Reproduce the data exactly as given, except for any images.

[[ Records for the exercise open ]]

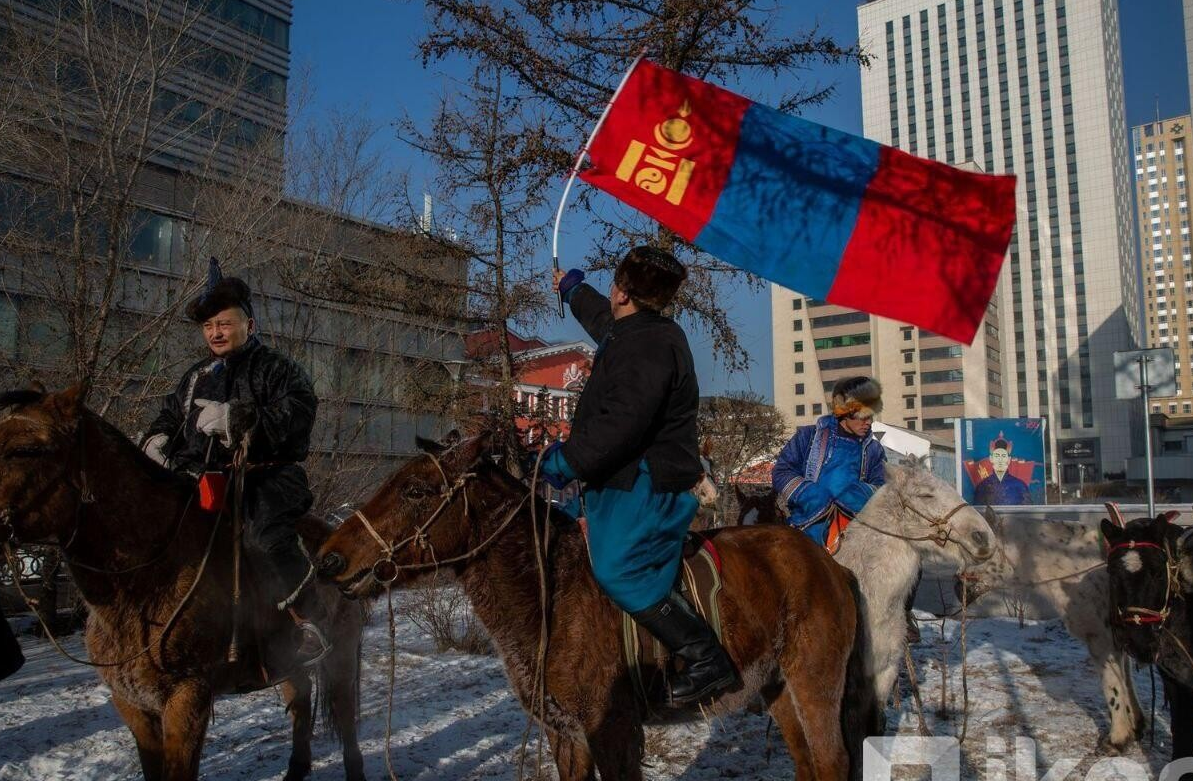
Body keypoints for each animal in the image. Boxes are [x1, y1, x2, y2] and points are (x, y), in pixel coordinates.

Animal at [0, 386, 365, 781]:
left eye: (27, 449)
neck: (143, 583)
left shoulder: (187, 698)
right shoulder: (133, 705)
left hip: (341, 656)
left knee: (345, 717)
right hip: (287, 661)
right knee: (300, 701)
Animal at [317, 434, 878, 781]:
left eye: (415, 490)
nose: (329, 558)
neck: (551, 592)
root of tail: (831, 566)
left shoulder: (613, 732)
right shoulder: (567, 736)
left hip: (814, 685)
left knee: (832, 762)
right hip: (778, 688)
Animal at [959, 510, 1145, 753]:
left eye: (979, 553)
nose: (958, 587)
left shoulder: (1101, 641)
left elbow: (1112, 687)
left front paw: (1117, 739)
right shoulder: (1118, 641)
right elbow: (1126, 681)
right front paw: (1135, 727)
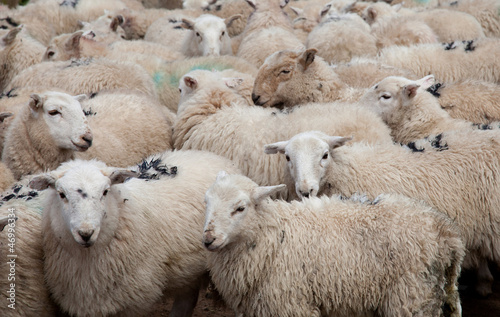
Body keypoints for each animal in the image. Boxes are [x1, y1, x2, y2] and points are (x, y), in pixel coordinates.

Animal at [28, 149, 242, 316]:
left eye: (105, 191)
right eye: (61, 194)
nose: (86, 233)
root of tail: (205, 154)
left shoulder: (133, 302)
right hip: (187, 270)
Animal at [202, 170, 464, 316]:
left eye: (240, 208)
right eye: (207, 202)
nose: (208, 239)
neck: (274, 238)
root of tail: (447, 232)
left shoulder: (292, 305)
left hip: (411, 296)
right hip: (440, 293)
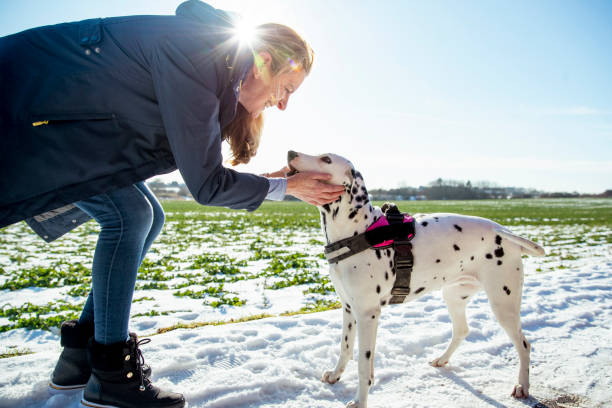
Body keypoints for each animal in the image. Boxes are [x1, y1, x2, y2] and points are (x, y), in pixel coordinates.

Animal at [286, 151, 544, 406]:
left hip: (503, 304)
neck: (358, 230)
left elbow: (363, 364)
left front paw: (360, 401)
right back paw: (442, 359)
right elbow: (345, 348)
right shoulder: (349, 308)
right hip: (454, 296)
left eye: (326, 159)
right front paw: (336, 374)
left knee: (524, 345)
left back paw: (522, 386)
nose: (291, 152)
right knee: (461, 330)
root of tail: (504, 231)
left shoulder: (367, 314)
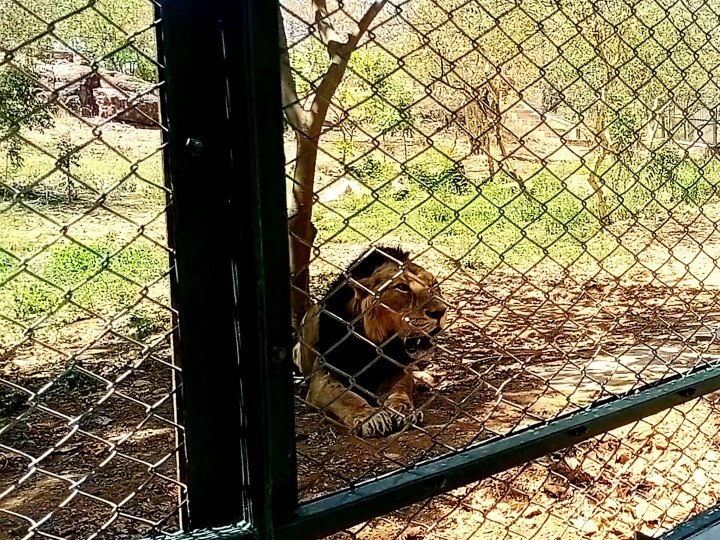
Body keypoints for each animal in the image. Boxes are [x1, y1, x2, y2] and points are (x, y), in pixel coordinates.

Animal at [292, 247, 444, 436]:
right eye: (402, 287)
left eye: (434, 285)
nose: (441, 311)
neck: (375, 346)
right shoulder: (323, 375)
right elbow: (346, 396)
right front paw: (370, 417)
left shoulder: (397, 368)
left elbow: (400, 390)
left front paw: (403, 411)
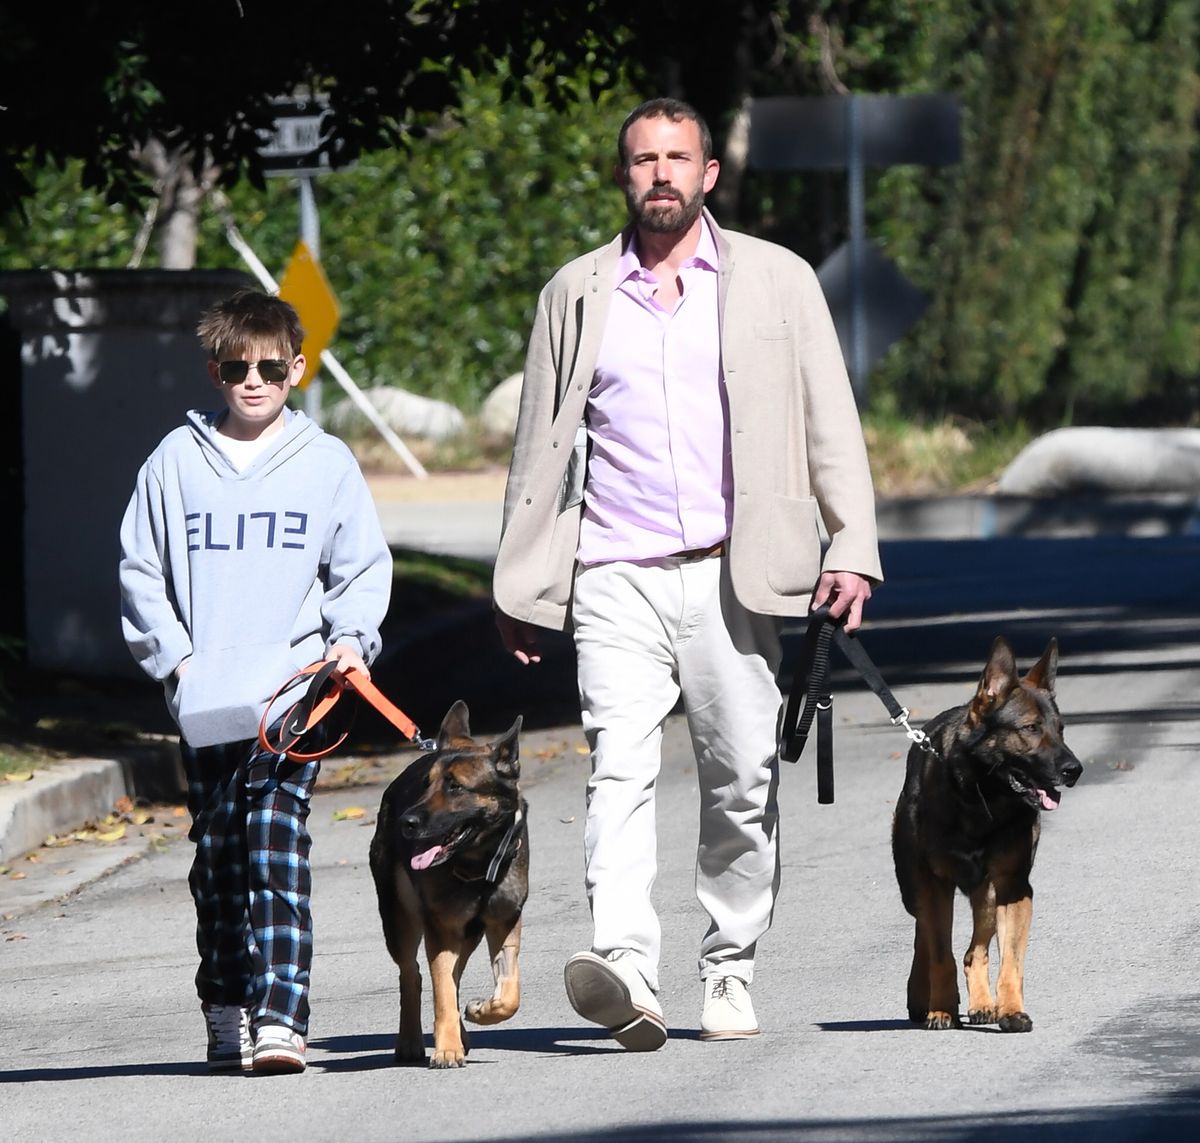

[[ Records for the exercise closed ]]

_Reply to the task:_
Body keypoints for each animal in the image. Boxes are [x1, y1, x2, y2] and points are (x, y), in pixel coordinates.

Animal at [0, 386, 365, 781]:
left eye: (27, 449)
neck: (143, 583)
left shoulder: (187, 698)
right shoulder: (133, 705)
left hip: (341, 656)
left knee: (345, 717)
right hip: (287, 661)
right knee: (300, 701)
Animal at [317, 434, 878, 781]:
left eye: (415, 490)
nose: (329, 558)
neck: (551, 592)
root of tail: (831, 566)
left shoulder: (613, 732)
right shoulder: (567, 736)
left hip: (814, 685)
left knee: (832, 762)
right hip: (778, 688)
Animal at [959, 510, 1145, 753]:
left eye: (979, 553)
nose: (958, 587)
left shoulder: (1101, 641)
left elbow: (1112, 687)
left front paw: (1117, 739)
right shoulder: (1118, 641)
right elbow: (1126, 681)
right front paw: (1135, 727)
Body keypoints for each animal in the image. Boxes are [x1, y1, x2, y2] and points are (x, y), in pixel coordinates.

Animal at [28, 149, 242, 316]:
left eye: (105, 191)
right eye: (61, 194)
nose: (86, 233)
root of tail: (205, 154)
left shoulder: (133, 302)
right hip: (187, 270)
Animal at [202, 170, 464, 316]:
left eye: (240, 208)
right eye: (207, 202)
nose: (208, 239)
neck: (274, 238)
root of tail: (447, 232)
left shoulder: (292, 305)
left hip: (411, 296)
right hip: (440, 293)
Body keypoints for each animal in the image. Boxes are [x1, y1, x2, y2] and points are (x, y), in pixel coordinates.

Animal at [286, 151, 544, 406]:
left hip: (503, 304)
neck: (358, 230)
left elbow: (363, 364)
left front paw: (360, 401)
right back paw: (442, 359)
right elbow: (345, 348)
right shoulder: (349, 308)
right hip: (454, 296)
left eye: (326, 159)
right front paw: (336, 374)
left knee: (524, 345)
left back paw: (522, 386)
nose: (291, 152)
right knee: (461, 330)
root of tail: (504, 231)
left shoulder: (367, 314)
Body keypoints for each animal in the image. Boxes are [x1, y1, x2, y2] and points are (x, y), in pixel coordinates.

Animal at [292, 247, 444, 436]:
right eye: (402, 287)
left eye: (434, 285)
nose: (441, 311)
neck: (375, 346)
right shoulder: (323, 375)
right elbow: (346, 396)
right front paw: (370, 417)
left shoulder: (397, 368)
left elbow: (400, 390)
left front paw: (403, 411)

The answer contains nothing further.